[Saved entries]
——
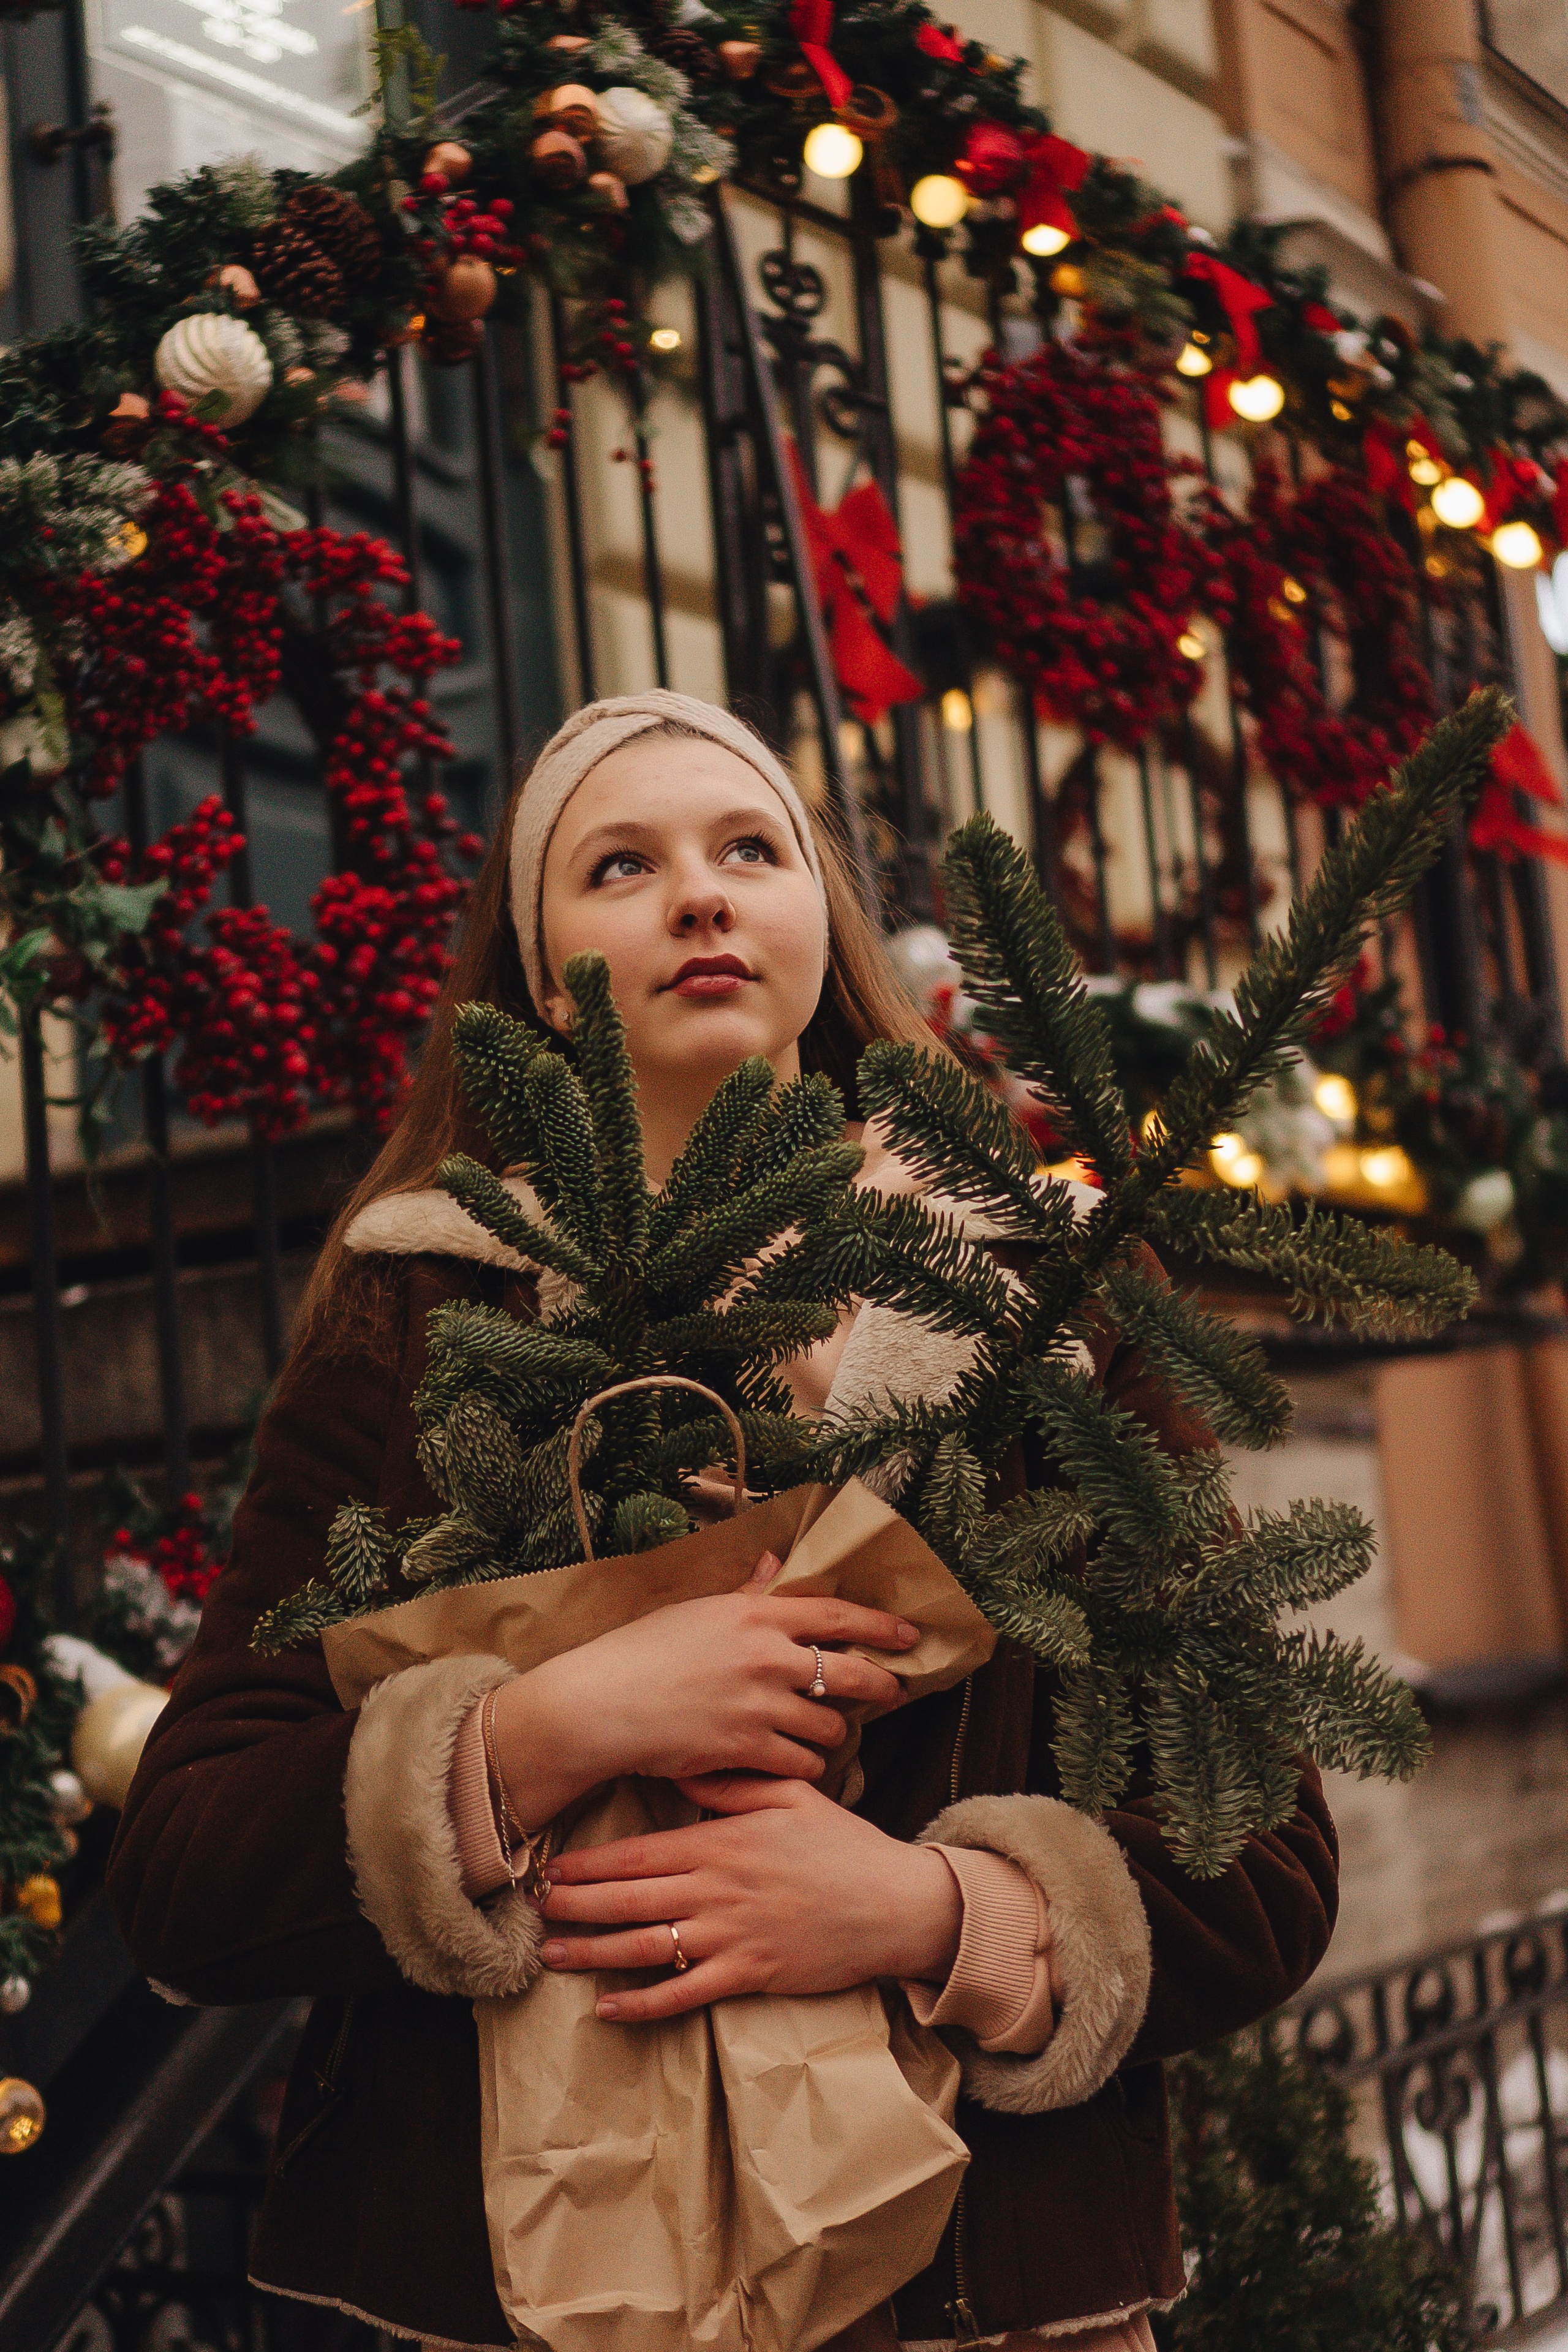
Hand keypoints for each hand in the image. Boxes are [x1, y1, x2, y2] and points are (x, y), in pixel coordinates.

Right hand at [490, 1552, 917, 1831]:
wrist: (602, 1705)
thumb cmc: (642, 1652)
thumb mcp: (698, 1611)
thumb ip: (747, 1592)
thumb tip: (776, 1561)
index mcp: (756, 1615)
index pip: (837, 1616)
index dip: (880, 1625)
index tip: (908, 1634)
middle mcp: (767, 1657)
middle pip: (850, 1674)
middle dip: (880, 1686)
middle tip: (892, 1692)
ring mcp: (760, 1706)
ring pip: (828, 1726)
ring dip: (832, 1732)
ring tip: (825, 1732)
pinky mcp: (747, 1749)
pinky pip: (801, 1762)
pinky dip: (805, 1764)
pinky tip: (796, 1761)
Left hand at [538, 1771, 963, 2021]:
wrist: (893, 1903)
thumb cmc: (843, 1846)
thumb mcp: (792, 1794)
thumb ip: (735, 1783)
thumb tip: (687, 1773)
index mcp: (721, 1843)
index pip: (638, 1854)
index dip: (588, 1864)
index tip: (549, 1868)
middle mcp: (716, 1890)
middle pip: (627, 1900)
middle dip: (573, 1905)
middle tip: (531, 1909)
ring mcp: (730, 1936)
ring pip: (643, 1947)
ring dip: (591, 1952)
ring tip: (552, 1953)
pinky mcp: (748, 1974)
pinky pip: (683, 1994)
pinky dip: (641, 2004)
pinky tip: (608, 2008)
——
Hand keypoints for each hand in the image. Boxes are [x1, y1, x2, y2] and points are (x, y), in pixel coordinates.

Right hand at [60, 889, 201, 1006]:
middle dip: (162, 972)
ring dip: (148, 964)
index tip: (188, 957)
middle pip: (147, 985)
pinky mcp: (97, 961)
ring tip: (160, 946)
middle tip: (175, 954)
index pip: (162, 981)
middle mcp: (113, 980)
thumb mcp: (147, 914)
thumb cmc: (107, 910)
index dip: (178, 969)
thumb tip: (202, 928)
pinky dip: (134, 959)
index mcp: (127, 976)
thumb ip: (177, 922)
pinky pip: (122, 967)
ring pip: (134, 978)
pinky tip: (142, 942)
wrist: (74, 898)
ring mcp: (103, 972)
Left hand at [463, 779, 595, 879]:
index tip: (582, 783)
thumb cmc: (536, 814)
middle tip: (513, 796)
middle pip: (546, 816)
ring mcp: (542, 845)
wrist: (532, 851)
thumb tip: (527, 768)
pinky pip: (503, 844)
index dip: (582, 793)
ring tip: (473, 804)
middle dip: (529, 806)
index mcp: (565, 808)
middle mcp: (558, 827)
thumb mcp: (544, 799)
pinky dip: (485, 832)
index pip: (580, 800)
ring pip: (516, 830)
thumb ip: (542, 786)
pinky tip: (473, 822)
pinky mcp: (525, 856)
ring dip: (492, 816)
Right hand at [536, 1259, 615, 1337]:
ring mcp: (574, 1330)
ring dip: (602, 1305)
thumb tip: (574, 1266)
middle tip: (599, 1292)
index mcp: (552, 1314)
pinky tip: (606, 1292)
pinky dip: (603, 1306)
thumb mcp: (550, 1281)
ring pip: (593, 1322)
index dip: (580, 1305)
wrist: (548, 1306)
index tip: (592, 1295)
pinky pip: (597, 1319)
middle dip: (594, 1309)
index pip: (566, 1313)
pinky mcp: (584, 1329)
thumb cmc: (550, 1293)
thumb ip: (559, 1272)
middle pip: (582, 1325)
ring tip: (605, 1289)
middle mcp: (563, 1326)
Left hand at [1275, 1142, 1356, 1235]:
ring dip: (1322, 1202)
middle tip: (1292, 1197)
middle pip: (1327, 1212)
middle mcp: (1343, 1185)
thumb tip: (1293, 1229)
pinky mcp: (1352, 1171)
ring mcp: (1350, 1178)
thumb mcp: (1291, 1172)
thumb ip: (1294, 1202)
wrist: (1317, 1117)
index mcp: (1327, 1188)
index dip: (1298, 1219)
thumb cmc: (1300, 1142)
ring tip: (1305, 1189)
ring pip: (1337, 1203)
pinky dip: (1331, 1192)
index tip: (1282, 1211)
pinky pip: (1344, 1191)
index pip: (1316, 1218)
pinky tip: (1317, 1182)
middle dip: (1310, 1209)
——
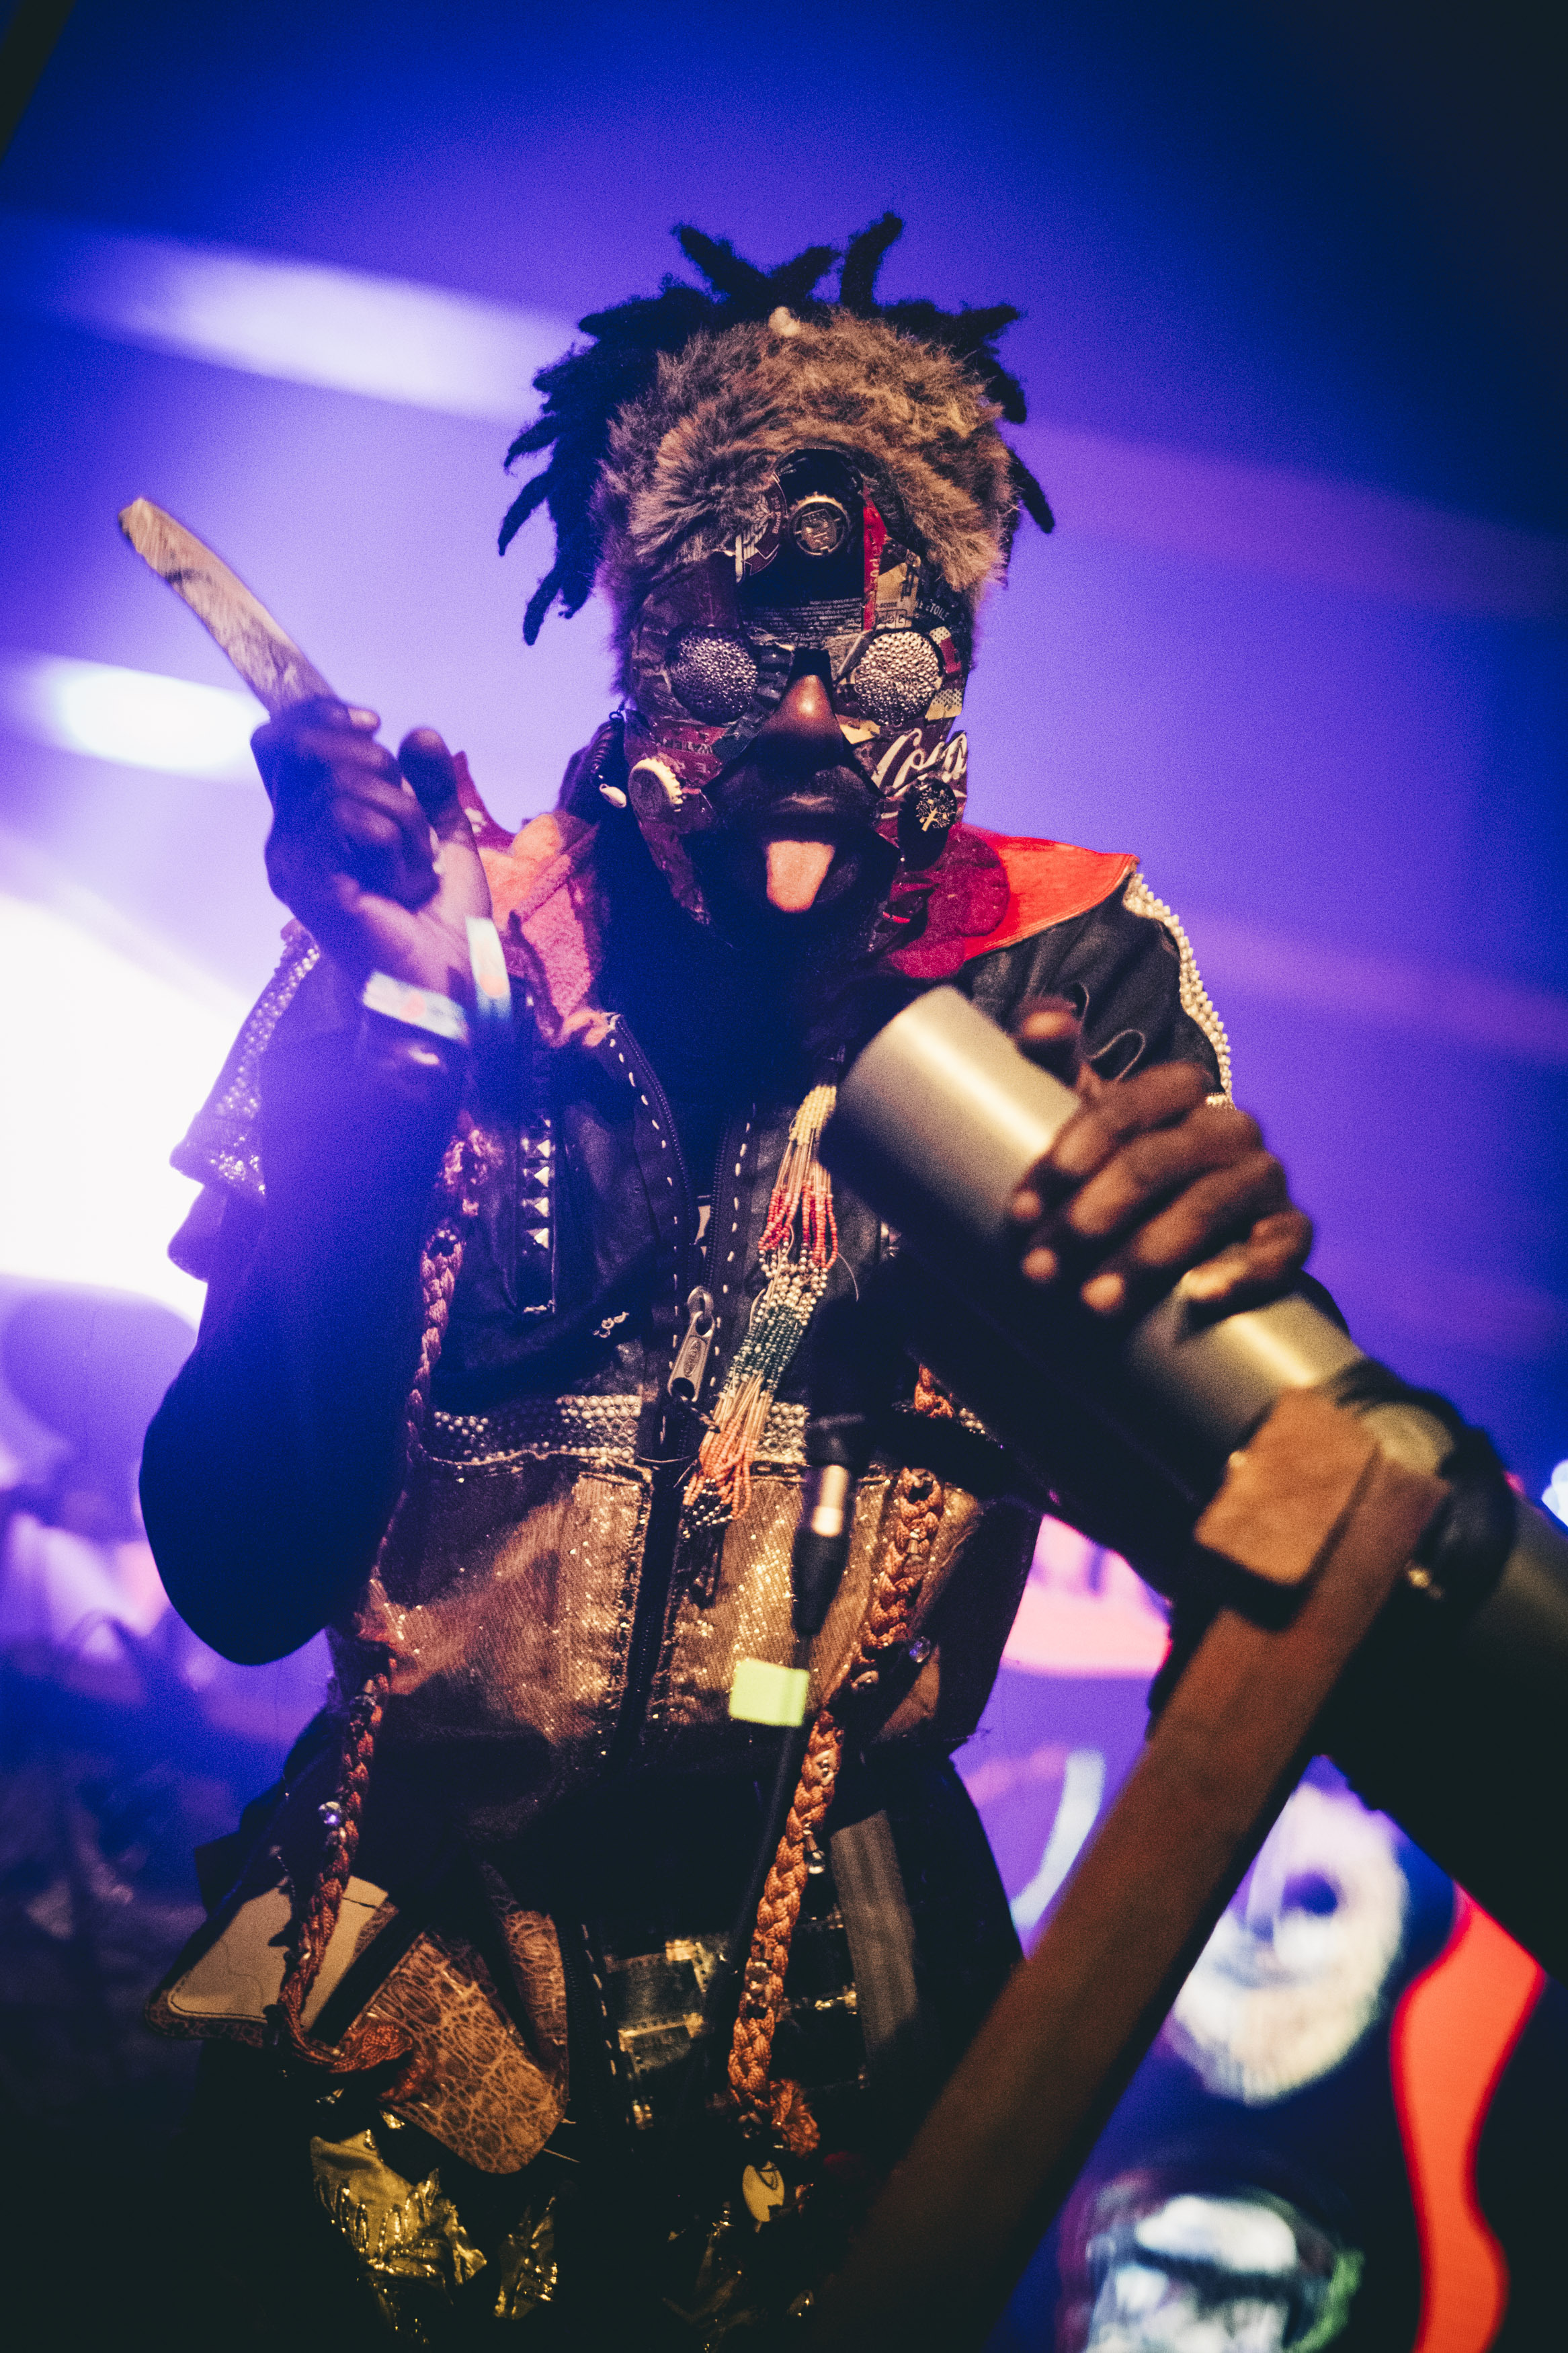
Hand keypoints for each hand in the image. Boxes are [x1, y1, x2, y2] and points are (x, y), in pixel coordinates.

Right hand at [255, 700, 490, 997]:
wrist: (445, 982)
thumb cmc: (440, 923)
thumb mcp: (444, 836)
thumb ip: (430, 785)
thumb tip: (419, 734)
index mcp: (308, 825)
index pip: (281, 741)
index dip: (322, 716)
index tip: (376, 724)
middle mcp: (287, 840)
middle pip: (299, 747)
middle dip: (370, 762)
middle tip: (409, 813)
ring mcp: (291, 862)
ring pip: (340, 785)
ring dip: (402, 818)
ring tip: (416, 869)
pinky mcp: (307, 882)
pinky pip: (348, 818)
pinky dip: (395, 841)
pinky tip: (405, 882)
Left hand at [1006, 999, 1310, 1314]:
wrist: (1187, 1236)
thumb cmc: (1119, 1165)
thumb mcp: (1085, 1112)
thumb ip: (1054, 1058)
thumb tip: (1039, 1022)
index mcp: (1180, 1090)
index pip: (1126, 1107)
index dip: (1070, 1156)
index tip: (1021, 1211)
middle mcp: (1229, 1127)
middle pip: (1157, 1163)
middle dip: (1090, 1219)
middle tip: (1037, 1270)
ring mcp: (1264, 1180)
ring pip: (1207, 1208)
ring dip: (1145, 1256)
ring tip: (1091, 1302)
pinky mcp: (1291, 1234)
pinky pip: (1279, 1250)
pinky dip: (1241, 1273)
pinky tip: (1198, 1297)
——
◆ WORK REQUEST ◆
Every line in the records above that has "wrist" counts once. Give the total and nothing else.

◆ WRITTEN ANSWER ◆
8